Member of the French Senate for Haute-Garonne
- Incumbent
- Assumed office 1 October 2008

Mayor of Revel
- In office 19 March 1989 – 31 October 2017
- Preceded by: Jean Ricalens
- Succeeded by: Étienne Thibault

Personal details
- Born: 15 March 1943 (age 83) Revel, France
- Party: Radical Party The Republicans

= Alain Chatillon =

French politician

Alain Chatillon (/fr/; born 15 March 1943) is a member of the Senate of France.
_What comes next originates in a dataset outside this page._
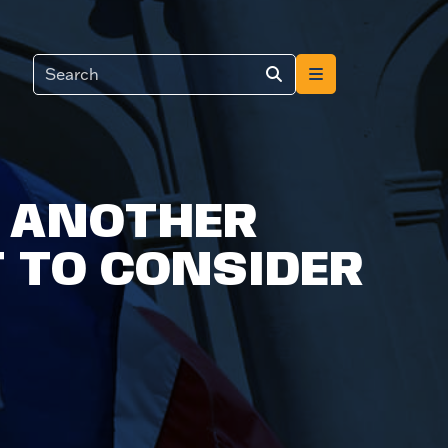
D ANOTHER
 TO CONSIDER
He represents the Haute-Garonne department and is a member of the Radical Party.

== Biography ==
After acquiring the Gerblé food group in 1972, Alain Chatillon founded the Diététique et Santé group in Revel, which later became Nutrition et Santé, France's leading manufacturer of dietary and organic foods. He co-founded and chaired the Agri Sud-Ouest competitiveness cluster from 2007 to 2014. Mayor of Revel since 1989 and regional councillor for the Midi-Pyrénées region, he was elected to the French Senate in the 2008 senatorial elections. He was re-elected mayor in the first round, with 68.82% of the vote in the 2008 elections and 75% in 2014.

He supported Alain Juppé in the 2016 Republican presidential primary.

A member of the UMP then LR group since 2008, in 2020 he joined Les Républicains and became a member of the REP group.